It's been six long years since stoner pals Harold Lee (Cho) and Kumar Patel (Penn) got into trouble at Guantanamo Bay. These days, a successful Harold has mostly lost contact with slacker Kumar. It would take a miracle to bring them back together. Thank goodness, then, that it's Christmas in New York...
A mysterious spliff gift. A ruined Christmas tree. A mad dash across New York to find a replacement. A drug-slinging mall Santa. The real Father Crimbo blasted from the sky by a random shotgun discharge. Make no mistake: this is the Harold & Kumar take on Christmas, loaded down with the usual chaos, swearing, boobs and everything else you’ve come to expect from the pair.
But while the story remains resolutely ridiculous, it’s also funny — and in 3D this time. The numerous digs at the format feel like genuine complaints we’ve all had, and the movie itself (shot in proper, not post-converted 3D) uses the technology to both comic and actual effect. Sure, there are lots of scenes where everything from snowballs to magic dust flies at the screen, or Neil Patrick Harris pokes us with his candy cane (steady), but it all seems apt for what is an attempt at a Proper Christmas Movie.
Yes, it’s even got some heart beating underneath all the Santa-shooting, crazed waffle-making robots, penis-frozen-to-pole and stoner humour. A claymation segment works well, and there’s also a pleasantly smart side to all the stupid giggles as both Harold and Kumar react realistically to most of the situations they’re presented with. Plus, every festive flick needs a little reconciliation, and veteran writers Hayden Schlossberg and Jon Hurwitz understand that we need to care about these guys in order to enjoy everything else.

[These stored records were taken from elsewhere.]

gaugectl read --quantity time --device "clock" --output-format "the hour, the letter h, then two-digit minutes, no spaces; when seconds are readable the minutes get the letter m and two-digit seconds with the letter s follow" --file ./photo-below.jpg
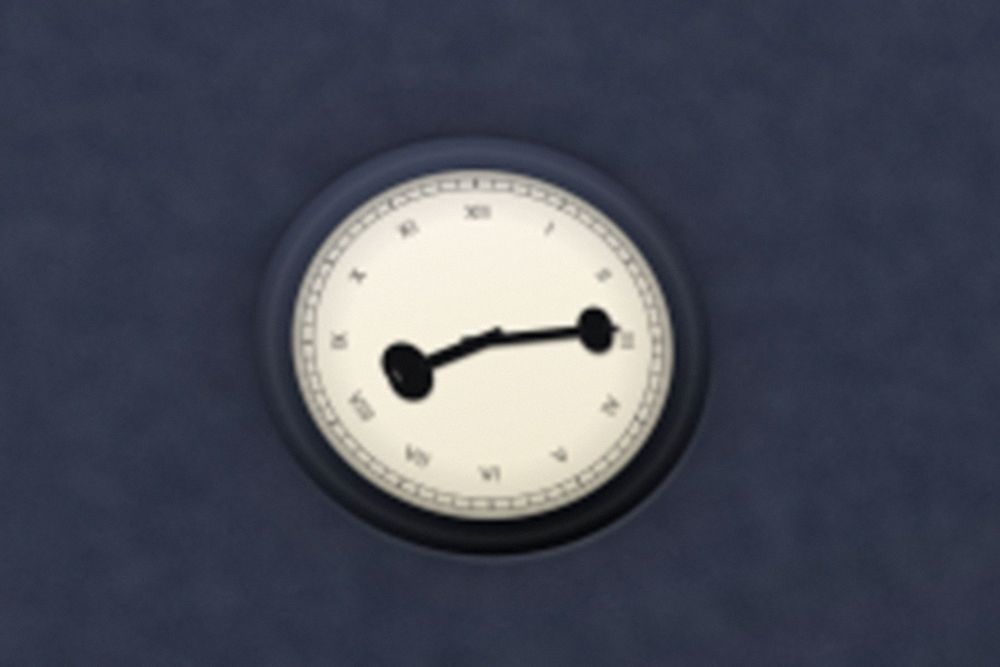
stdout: 8h14
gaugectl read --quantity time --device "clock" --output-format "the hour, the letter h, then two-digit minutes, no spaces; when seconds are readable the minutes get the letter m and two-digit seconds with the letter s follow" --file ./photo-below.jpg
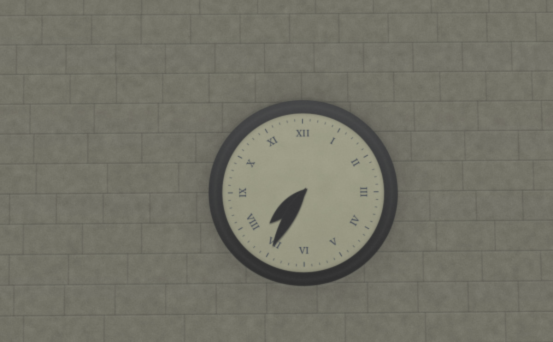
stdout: 7h35
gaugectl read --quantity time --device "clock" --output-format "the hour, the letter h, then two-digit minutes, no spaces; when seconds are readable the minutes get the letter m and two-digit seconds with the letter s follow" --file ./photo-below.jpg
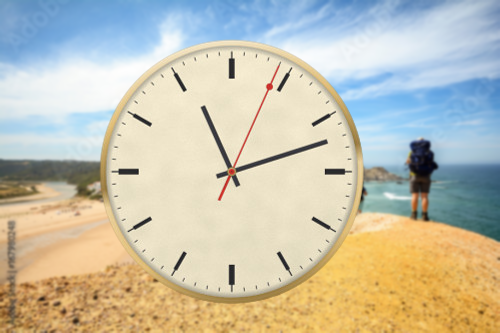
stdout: 11h12m04s
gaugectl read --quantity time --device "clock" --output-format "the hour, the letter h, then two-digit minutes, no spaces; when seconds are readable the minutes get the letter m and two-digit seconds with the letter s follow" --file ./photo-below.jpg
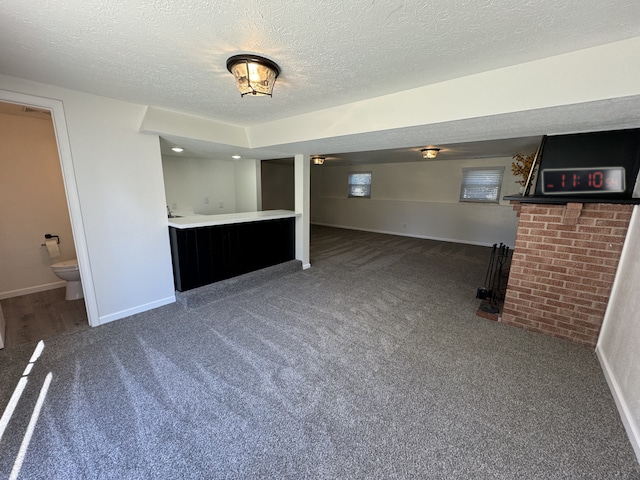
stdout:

And though the requisite Harris appearance slips into slightly less charmingly comic territory than usual when he puts the sinister moves on a chorus girl, that’s easily balanced by a trip to heaven and the now-trademark jabs at his career and personal life. Oh, and he’s addicted to crack cocaine now, for those keeping score of his scores. But while he pops in for the standard cameo, there’s also some fine support for the leads, with Tom Lennon as Harold’s replacement Kumar and newcomer Amir Blumenfeld filling in as the Harold substitute. Dragged into the boys’ mad misadventures, Lennon in particular works well as the nerdy Todd, endlessly outraged at how many narcotics his little daughter is exposed to. Your enjoyment of that particular wrinkle will likely depend on your tolerance for baby-on-drugs gags, though.
This never reaches the heights of Rudolph The Red-Nosed Reindeer or The Snowman in terms of classic seasonal fare. But there are a lot of laughs lurking within the shiny 3D wrapping and snow-covered silliness.